**Data for this exercise**
--------------------------------
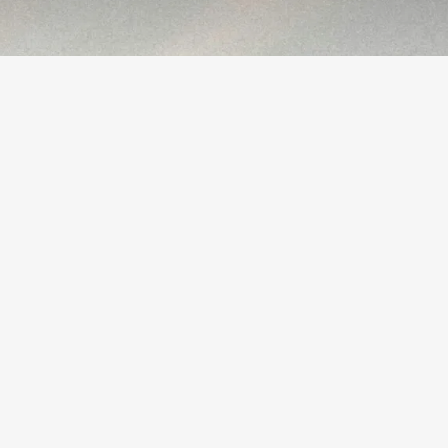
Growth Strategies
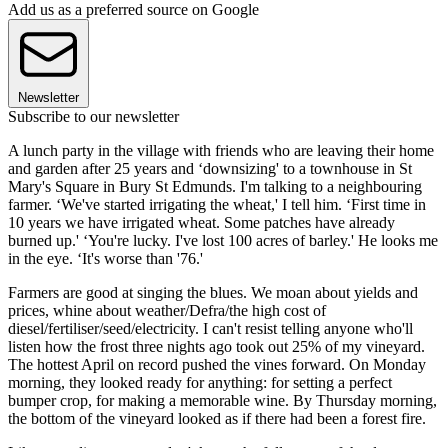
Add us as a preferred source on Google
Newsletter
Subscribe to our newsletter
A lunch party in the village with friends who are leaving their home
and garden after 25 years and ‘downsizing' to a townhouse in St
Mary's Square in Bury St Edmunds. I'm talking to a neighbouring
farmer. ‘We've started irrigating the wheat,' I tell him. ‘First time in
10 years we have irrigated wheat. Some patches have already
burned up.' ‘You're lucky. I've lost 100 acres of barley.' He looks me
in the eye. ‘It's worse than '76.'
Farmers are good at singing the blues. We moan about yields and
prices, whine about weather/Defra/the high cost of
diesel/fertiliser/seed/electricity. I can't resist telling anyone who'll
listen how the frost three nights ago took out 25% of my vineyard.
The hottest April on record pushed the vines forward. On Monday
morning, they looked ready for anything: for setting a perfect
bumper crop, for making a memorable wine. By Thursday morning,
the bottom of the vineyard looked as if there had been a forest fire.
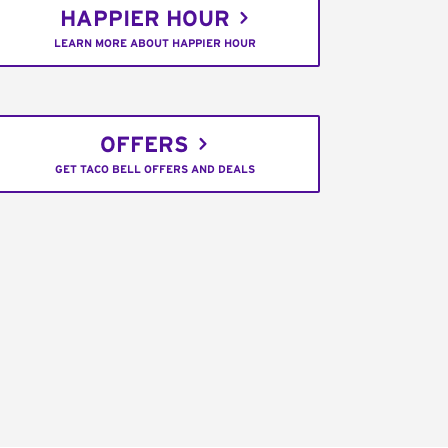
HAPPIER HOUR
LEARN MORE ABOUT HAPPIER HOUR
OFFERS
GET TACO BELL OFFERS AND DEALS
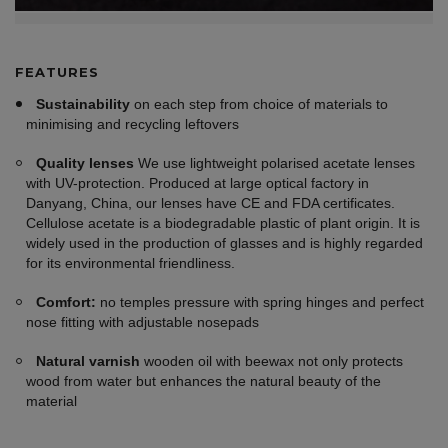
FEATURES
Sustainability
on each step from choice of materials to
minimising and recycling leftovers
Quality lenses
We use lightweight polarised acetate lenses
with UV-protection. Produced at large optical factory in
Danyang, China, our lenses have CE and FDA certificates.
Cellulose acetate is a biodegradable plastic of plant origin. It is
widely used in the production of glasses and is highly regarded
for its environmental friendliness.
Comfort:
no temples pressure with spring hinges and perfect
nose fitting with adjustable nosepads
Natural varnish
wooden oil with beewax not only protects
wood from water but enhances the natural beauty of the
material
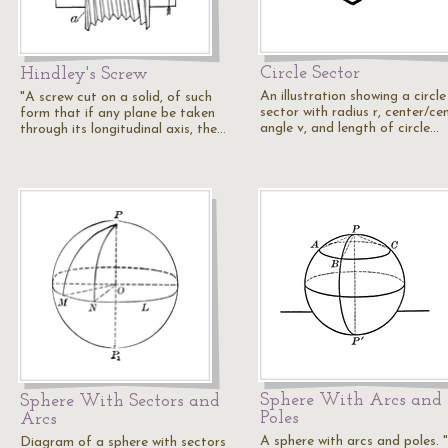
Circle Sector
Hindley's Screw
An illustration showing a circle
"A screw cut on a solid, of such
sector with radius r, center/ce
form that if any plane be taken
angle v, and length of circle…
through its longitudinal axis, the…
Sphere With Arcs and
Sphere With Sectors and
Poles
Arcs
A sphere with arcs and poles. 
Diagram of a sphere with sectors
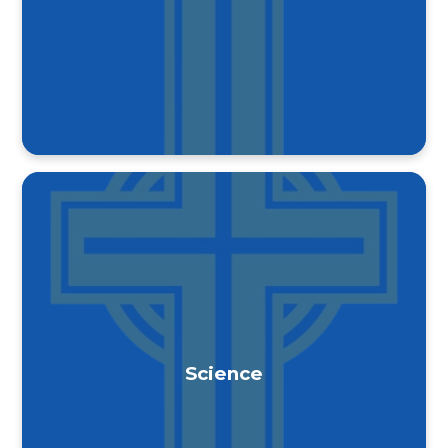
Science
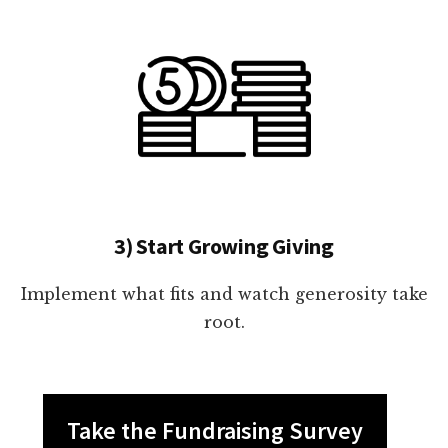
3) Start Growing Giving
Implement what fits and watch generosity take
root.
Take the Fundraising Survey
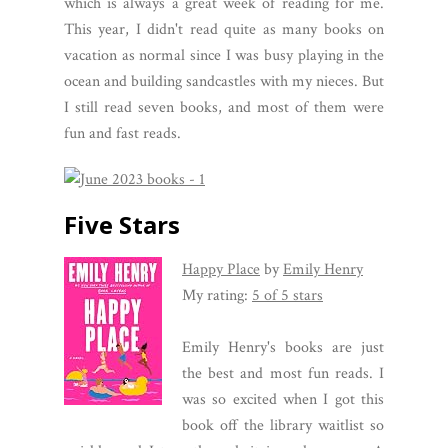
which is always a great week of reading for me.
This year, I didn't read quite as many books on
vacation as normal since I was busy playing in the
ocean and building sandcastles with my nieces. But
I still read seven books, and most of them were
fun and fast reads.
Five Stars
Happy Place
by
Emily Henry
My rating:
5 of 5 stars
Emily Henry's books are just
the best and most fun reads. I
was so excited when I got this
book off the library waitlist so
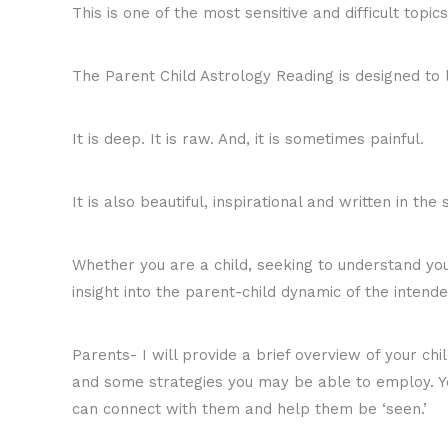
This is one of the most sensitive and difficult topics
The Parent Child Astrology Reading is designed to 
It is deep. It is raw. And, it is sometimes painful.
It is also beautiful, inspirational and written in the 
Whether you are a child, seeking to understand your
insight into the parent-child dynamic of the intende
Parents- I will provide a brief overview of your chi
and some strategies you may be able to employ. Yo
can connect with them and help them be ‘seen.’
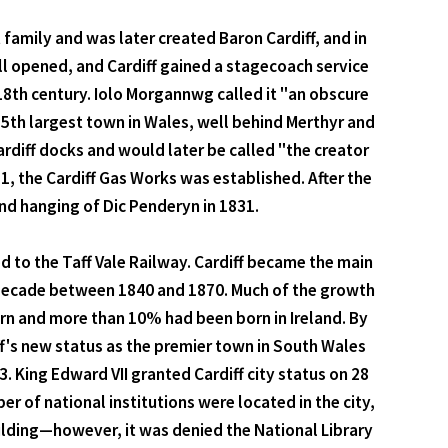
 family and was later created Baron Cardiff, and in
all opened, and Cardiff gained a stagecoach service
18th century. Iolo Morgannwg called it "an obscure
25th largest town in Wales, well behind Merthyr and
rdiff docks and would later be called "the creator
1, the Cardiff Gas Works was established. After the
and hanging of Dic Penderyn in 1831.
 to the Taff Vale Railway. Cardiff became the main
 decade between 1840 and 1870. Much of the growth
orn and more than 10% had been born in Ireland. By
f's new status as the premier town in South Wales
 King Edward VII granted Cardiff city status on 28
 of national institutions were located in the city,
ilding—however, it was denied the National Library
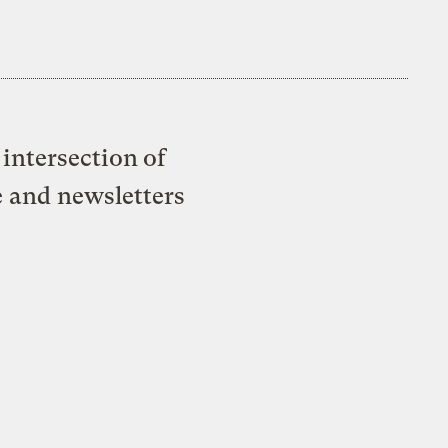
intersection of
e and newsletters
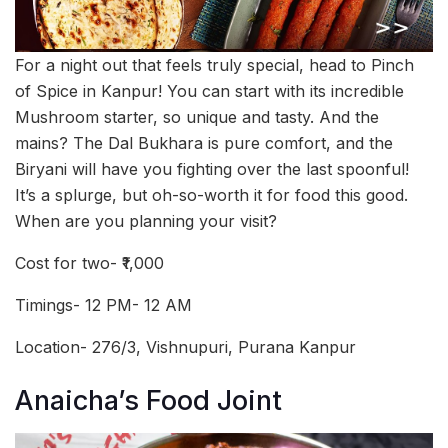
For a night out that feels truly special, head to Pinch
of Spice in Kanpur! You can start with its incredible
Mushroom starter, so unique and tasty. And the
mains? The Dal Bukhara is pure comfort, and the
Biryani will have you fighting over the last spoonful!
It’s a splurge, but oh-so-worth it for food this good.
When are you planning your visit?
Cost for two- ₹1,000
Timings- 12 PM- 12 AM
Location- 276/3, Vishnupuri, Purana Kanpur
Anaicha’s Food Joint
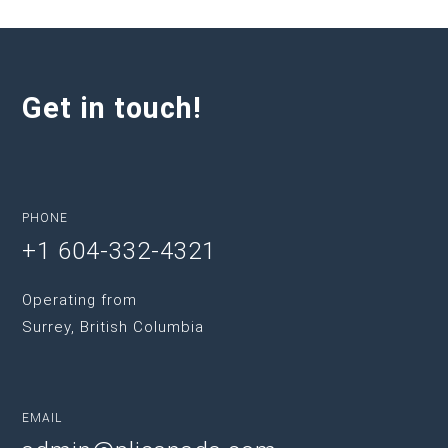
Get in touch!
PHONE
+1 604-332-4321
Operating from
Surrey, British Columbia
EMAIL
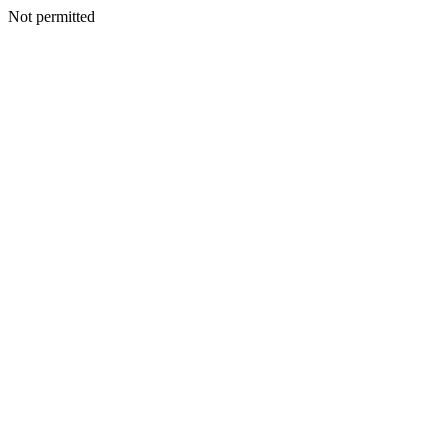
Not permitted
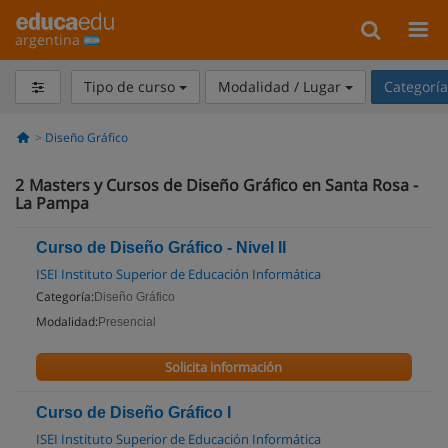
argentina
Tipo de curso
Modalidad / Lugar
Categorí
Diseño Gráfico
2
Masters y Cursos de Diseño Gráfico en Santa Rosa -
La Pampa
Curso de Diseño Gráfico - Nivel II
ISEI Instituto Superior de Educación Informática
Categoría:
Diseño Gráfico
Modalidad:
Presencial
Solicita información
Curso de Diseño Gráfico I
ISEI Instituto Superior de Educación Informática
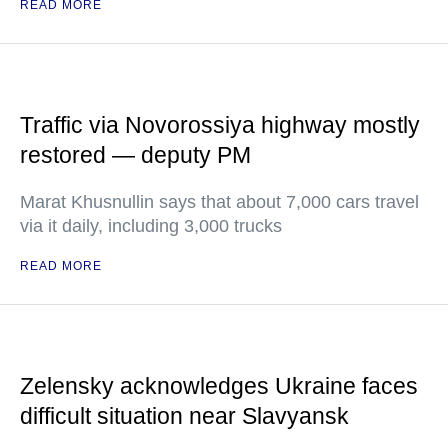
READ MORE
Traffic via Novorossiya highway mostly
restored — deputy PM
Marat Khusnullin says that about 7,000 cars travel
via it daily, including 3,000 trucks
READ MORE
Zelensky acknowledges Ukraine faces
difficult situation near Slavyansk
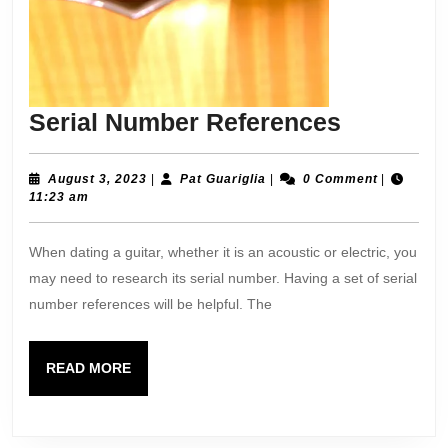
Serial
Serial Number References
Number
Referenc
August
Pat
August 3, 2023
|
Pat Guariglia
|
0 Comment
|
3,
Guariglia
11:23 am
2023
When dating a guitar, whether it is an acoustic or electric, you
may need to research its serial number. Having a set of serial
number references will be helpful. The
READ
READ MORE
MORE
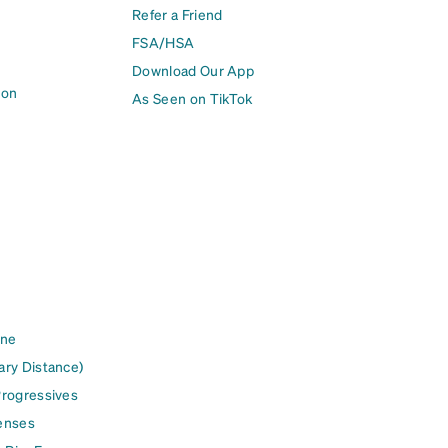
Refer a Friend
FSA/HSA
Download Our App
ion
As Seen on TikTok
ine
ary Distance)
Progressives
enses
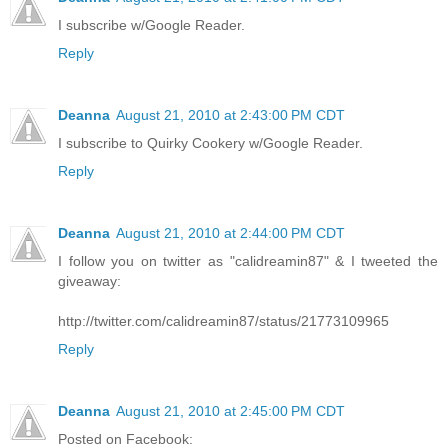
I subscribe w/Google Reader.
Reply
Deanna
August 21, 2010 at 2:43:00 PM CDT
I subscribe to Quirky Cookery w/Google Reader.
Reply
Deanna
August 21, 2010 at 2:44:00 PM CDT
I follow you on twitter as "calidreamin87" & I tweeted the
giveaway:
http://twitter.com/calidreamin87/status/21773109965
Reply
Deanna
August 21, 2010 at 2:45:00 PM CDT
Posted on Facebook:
--------------------------------
**Task objective**
Look through the entries above. Copy out every line holding the word "perfect".

**Exercise result**
morning, they looked ready for anything: for setting a perfect
no temples pressure with spring hinges and perfect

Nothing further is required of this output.